Basics are thus becoming essentials, reflecting a profound shift in consumer expectations, now more inclined to invest in durable and well-designed products rather than just a brand label. This is a real challenge for fashion companies in the years to come – and an exciting one to follow in an era where street culture has also made its mark on recognised brands in the fashion industry. Consequently, a younger audience is more likely to want to buy clothing they can wear every day. Their approach to recycling and their commitment to environmental preservation are also closely scrutinised. The considerable profits generated by these major houses should not overshadow their responsibility to the planet. Young people, particularly sensitive to these issues, expect concrete actions. Thus, obtaining eco-labels and committing financially to environmental associations or foundations have become imperatives for these brands. Environmental awareness has become a major criterion in consumer choice, and brands must respond to remain relevant in an ever-changing world.

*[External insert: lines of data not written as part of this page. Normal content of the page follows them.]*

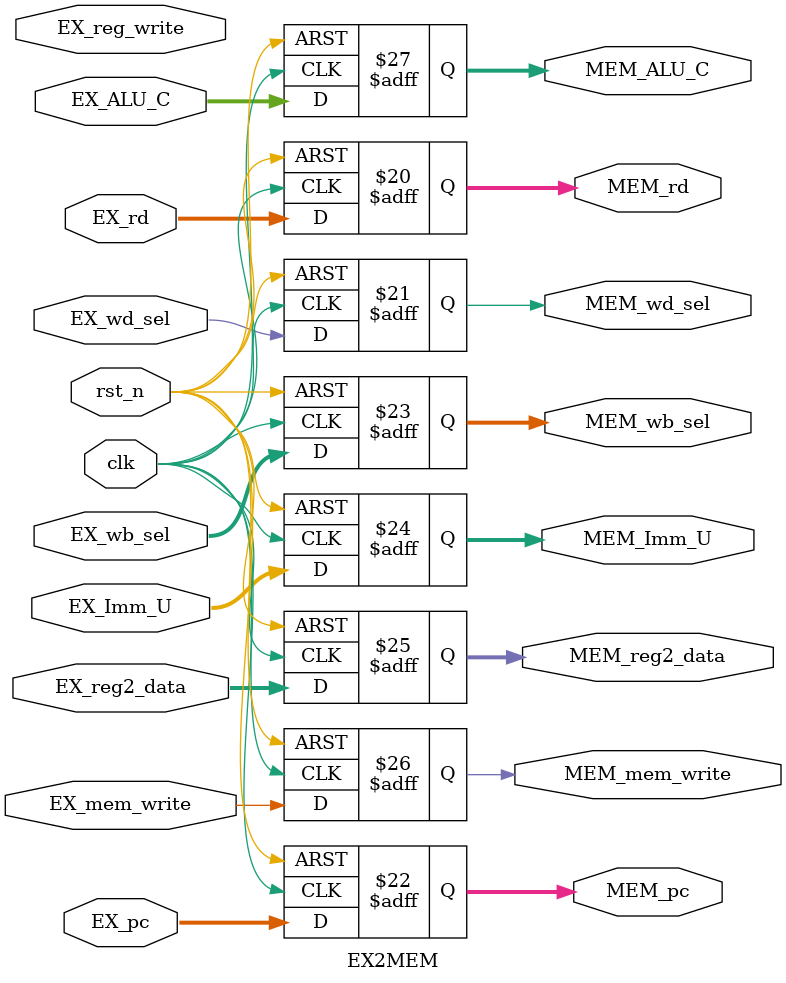
<source format=v>
module EX2MEM (
    input           clk,
    input           rst_n,

    input   [31:0]  EX_ALU_C,
    input           EX_mem_write,
    input   [31:0]  EX_reg2_data,
    input   [31:0]  EX_Imm_U,
    input   [1:0]   EX_wb_sel,
    input   [31:0]  EX_pc,
    input           EX_wd_sel,
    input   [4:0]   EX_rd,
    input           EX_reg_write,

    output  [31:0]  MEM_ALU_C,
    output          MEM_mem_write,
    output  [31:0]  MEM_reg2_data,
    output  [31:0]  MEM_Imm_U,
    output  [1:0]   MEM_wb_sel,
    output  [31:0]  MEM_pc,
    output          MEM_wd_sel,
    output  [4:0]   MEM_rd,
    output          EX_reg_write
);

always @(posedge clk or negedge rst_n) begin
    if (!rst_n) begin
        MEM_ALU_C <= 0;
    end else begin
        MEM_ALU_C <= EX_ALU_C;
    end
end

always @(posedge clk or negedge rst_n) begin
    if (!rst_n) begin
        MEM_mem_write <= 0;
    end else begin
        MEM_mem_write <= EX_mem_write;
    end
end

always @(posedge clk or negedge rst_n) begin
    if (!rst_n) begin
        MEM_reg2_data <= 0;
    end else begin
        MEM_reg2_data <= EX_reg2_data;
    end
end

always @(posedge clk or negedge rst_n) begin
    if (!rst_n) begin
        MEM_Imm_U <= 0;
    end else begin
        MEM_Imm_U <= EX_Imm_U;
    end
end

always @(posedge clk or negedge rst_n) begin
    if (!rst_n) begin
        MEM_wb_sel <= 0;
    end else begin
        MEM_wb_sel <= EX_wb_sel;
    end
end

always @(posedge clk or negedge rst_n) begin
    if (!rst_n) begin
        MEM_pc <= 0;
    end else begin
        MEM_pc <= EX_pc;
    end
end

always @(posedge clk or negedge rst_n) begin
    if (!rst_n) begin
        MEM_wd_sel <= 0;
    end else begin
        MEM_wd_sel <= EX_wd_sel;
    end
end

always @(posedge clk or negedge rst_n) begin
    if (!rst_n) begin
        MEM_rd  <= 0;
    end else begin
        MEM_rd  <= EX_rd;
    end 
end

always @(posedge clk or negedge rst_n) begin
    if (!rst_n) begin
        MEM_reg_write <= 0;
    end else begin
        MEM_reg_write <= EX_reg_write;
    end
end

endmodule
</source>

In what ways do you think AI might benefit fashion?

It is undeniable that artificial intelligence is currently very trendy, but it is crucial to consider it as a tool rather than an end in itself. Its use in the retail sector can certainly bring benefits to brands. Once capable of monitoring the stocks of each store as well as product sales, it could suggest adjusting the supply based on sales history. Moreover, it could recommend similar products that could appeal to customers from different cultures and with varied tastes, whether in Milan, Tokyo, or elsewhere. In the realm of creation, AI could also play a significant role by collaborating with designers and trend offices. On one hand, it could compile information to help refine future collections, taking into account the specificities of different global markets and their distinct cultures, while integrating brand products and their best-selling items in a more targeted manner. However, it is important to remember that, despite all its capabilities, it is still humans and their creativity that will make the final decision. I remain sceptical about the idea that AI could make decisions in place of humans. While it can propose scenarios and suggestions, it is always up to humans to choose among these options. Ultimately, artificial intelligence remains a tool, not an end in itself, intended to support and enhance human creative processes rather than replace them.


Who or what will drive the greatest change in fashion this year?

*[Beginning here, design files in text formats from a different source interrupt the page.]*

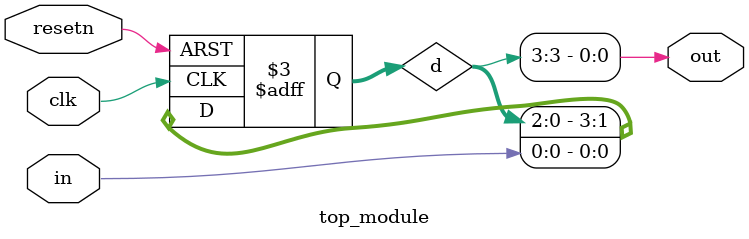
<source format=sv>
module top_module (
	input clk,
	input resetn,
	input in,
	output out
);

reg [3:0] d;

always @(posedge clk or negedge resetn) begin
	if (!resetn)
		d <= 4'b0000;
	else
		d <= {d[2:0], in};
end

assign out = d[3];

endmodule

</source>
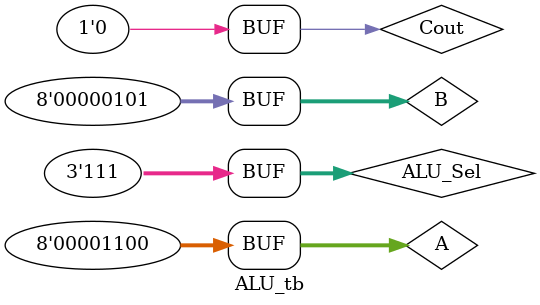
<source format=v>
module ALU_tb;  

    reg [7:0] A, B;  
    reg [2:0] ALU_Sel;  
    wire [7:0] Out;  
    wire  Cout;  

    alu_8_bit tb ( .A(A), .B(B),  .ALU_Sel(ALU_Sel), .Out(Out), .Cout(Cout));
    assign Cout=0;
    initial 
	begin  
	//S$monitor("A=%b B=%b ALU_Sel=%b Out=%b Cout=%b ", A, B, ALU_Sel, Out, Cout);
        // Test Case 1: Addition (A + B)
        A = 8'b00001100;  // 12
        B = 8'b00000101;  // 5
        ALU_Sel = 3'b000; // Addition
        #10;

        // Test Case 2: Subtraction (A - B)
        A = 8'b00001100;  // 12
        B = 8'b00000101;  // 5
        ALU_Sel = 3'b001; // Subtraction
        #10;

        // Test Case 3: AND Operation
        A = 8'b11001100;
        B = 8'b10101010;
        ALU_Sel = 3'b010; // AND
        #10;

        // Test Case 4: OR Operation
        A = 8'b11001100;
        B = 8'b10101010;
        ALU_Sel = 3'b011; // OR
        #10;

        // Test Case 5: XOR Operation
        ALU_Sel = 3'b100; // XOR
        #10;

        // Test Case 6: Multiplication
        A = 8'b00001100;  // 12
        B = 8'b00000101;  // 5
        ALU_Sel = 3'b101; // Multiplication
        #10;

        // Test Case 7: Right Shift
	A = 8'b00001100;
        ALU_Sel = 3'b110; // Right Shift
        #10;

        // Test Case 8: Left Shift
        ALU_Sel = 3'b111; // Left Shift
        #10;
    end  
endmodule

</source>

I believe that wars can have a global impact on fashion. They accelerate the withdrawal of certain countries into themselves and undermine the morale of people in general. Consequently, we are witnessing a decline in global sales in the industry since the beginning of the conflict in Ukraine, which poses a significant threat to the entire planet in terms of nuclear danger. Similarly, the Israeli-Palestinian conflict, which is also ongoing, further exacerbates societal divides. Additionally, key markets in the fashion industry, such as China, have also slightly withdrawn into themselves. China's desire to annex Taiwan further complicates this situation and may inadvertently align it with Russia. Therefore, I believe that the end of the war in Ukraine and a ceasefire between Israel and Palestine could be a major catalyst for change in fashion. Although many innovations have emerged during wars, designers' creativity will be better able to flourish in a climate of global peace, and sales will rebound as people become more confident in the future.


Can you suggest a fashion mantra for '24?

Consume less, but consume better and with greater awareness!


This interview has been lightly edited.